Wrecking crews have begun to tear down some structures at the massive Neuhoff meat-packing plant in the Germantown neighborhood. The $500 million redevelopment will displace several artistic businesses, including the Nashville Jazz Workshop.
This looming change spurred a question to WPLN’s Curious Nashville about where the workshop will end up next. As recently reported in The Nashville Scene, the nonprofit music venue and educational organization is moving out after its final show on Nov. 15, ending nearly two decades of creative use of the former industrial space.
Leaving The ‘Cave’
Workshop co-founder Lori Mechem tells WPLN that she vividly remembers the day she first saw what would become the workshop and its “jazz cave” performance space.
It fell cavernous, with no walls and no windows.
“Absolutely the most perfect fit in the universe,” Mechem says.
Others, like her parents and music students, were baffled by the intimidating slaughterhouse property and its dilapidated red brick buildings. The workshop took up residence next to the former animal holding pen in 2001.
“We were the pioneers,” Mechem says.
The jazz workshop thrived with classes and shows. And other entrepreneurs followed.

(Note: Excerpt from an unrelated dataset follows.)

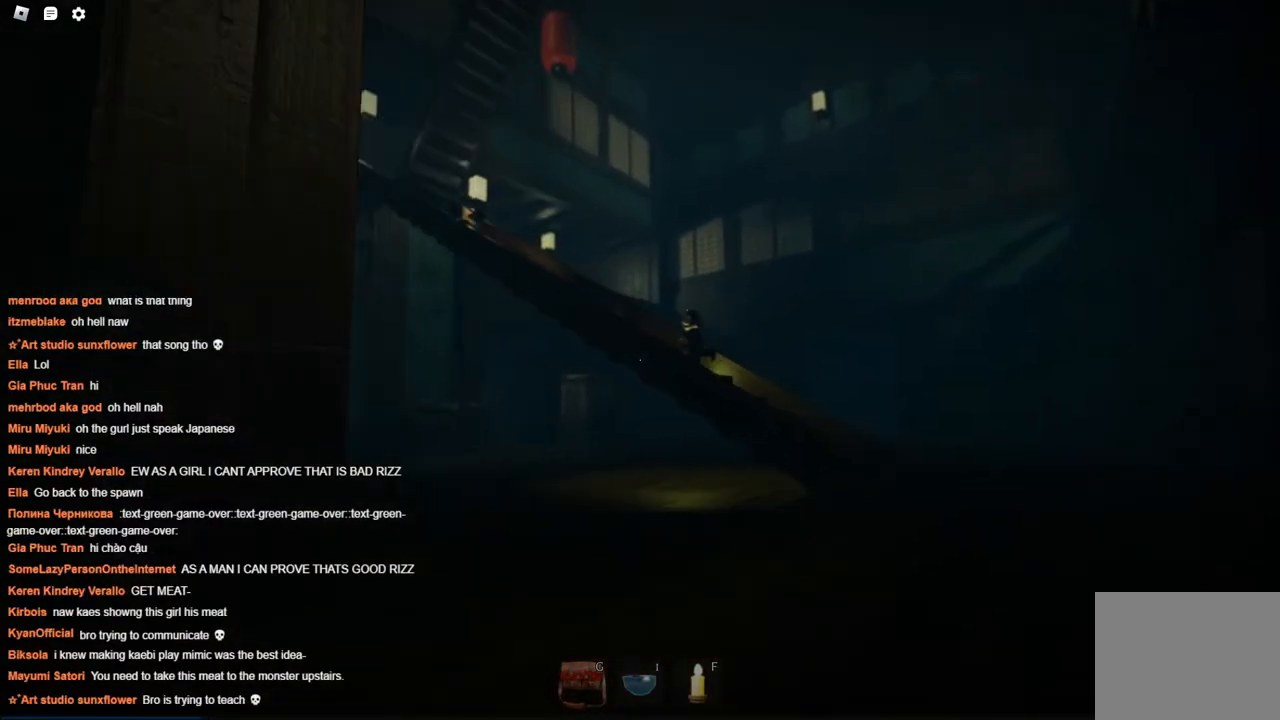
{"keys": ["d", "w"], "events": []}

Now the space will be torn down, and sooner than initially thought.
Mechum calls it gut-wrenching.
“It’s one of the coolest places on the property,” she says, “but we knew this was coming.”
The Next Adaptation
Mechem says she’s had a lot of tears lately as demolition takes place all around the workshop. There was also a fire at another of the property’s buildings in August.

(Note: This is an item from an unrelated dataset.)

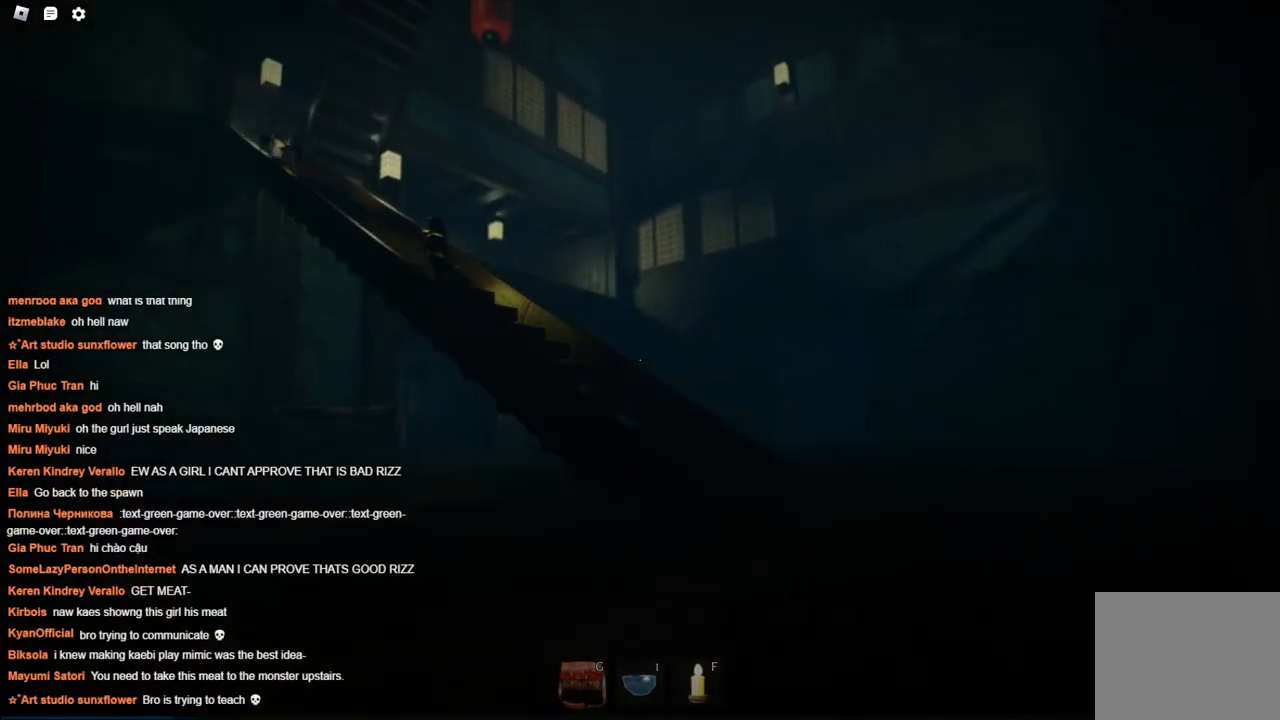
{"keys": ["d", "w"], "events": [[50, "d", "up"], [250, "d", "down"]]}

But she’s also come to terms with the move, and says it will force her team to further develop the organization.
“You know, we’ve always been called the best kept secret in Nashville. Well, we don’t want to be a secret anymore,” Mechem says. “We want everyone to know that there’s jazz in Nashville.”

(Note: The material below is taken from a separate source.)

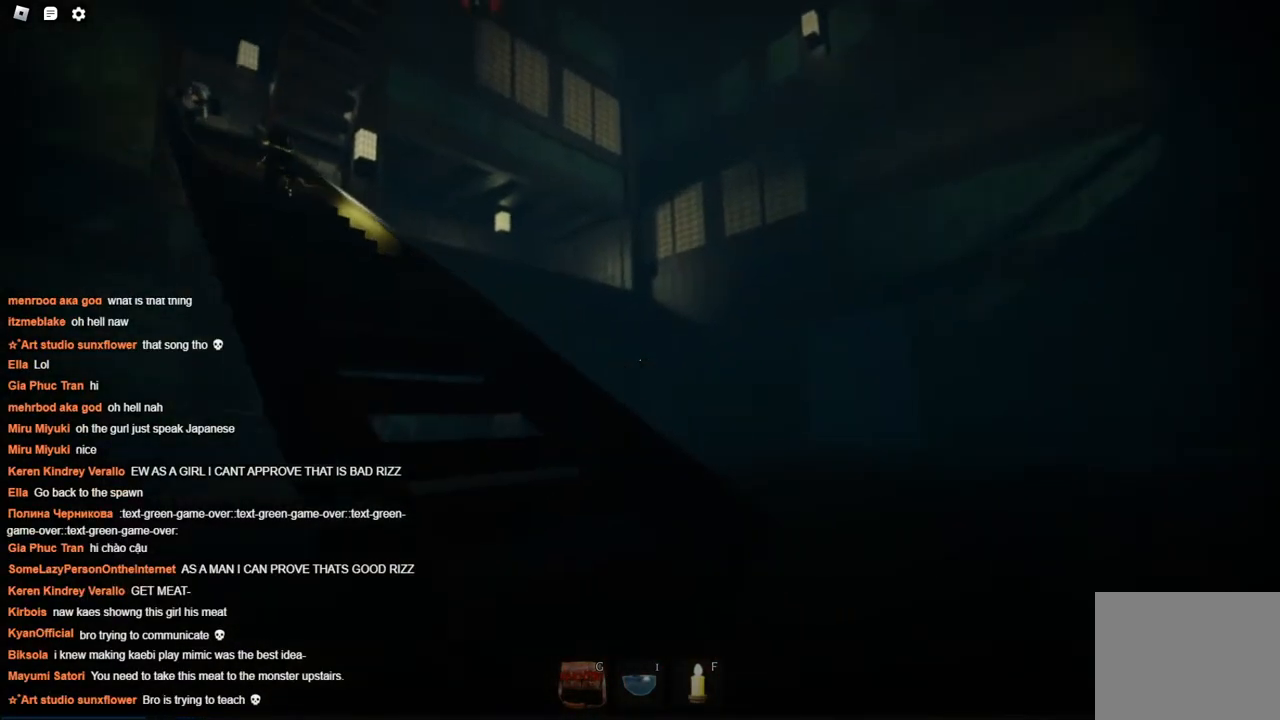
{"keys": ["w"], "events": [[84, "d", "up"]]}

The Nashville Jazz Workshop intends to reopen in early 2020 at 1012 Buchanan St. in the Buchanan Arts District in North Nashville.
Rent will be more than three times as high. But Mechem says it’ll be better to be in a neighborhood setting, with more parking and a bigger stage (although the total space is smaller).
And she’ll still need ingenuity. The building used to be a church, and then a funeral home.
“Jazz is not dead,” Mechem says. “When I walked into it, my hair stood straight up on my arms. Because, again, I knew it was the right place.”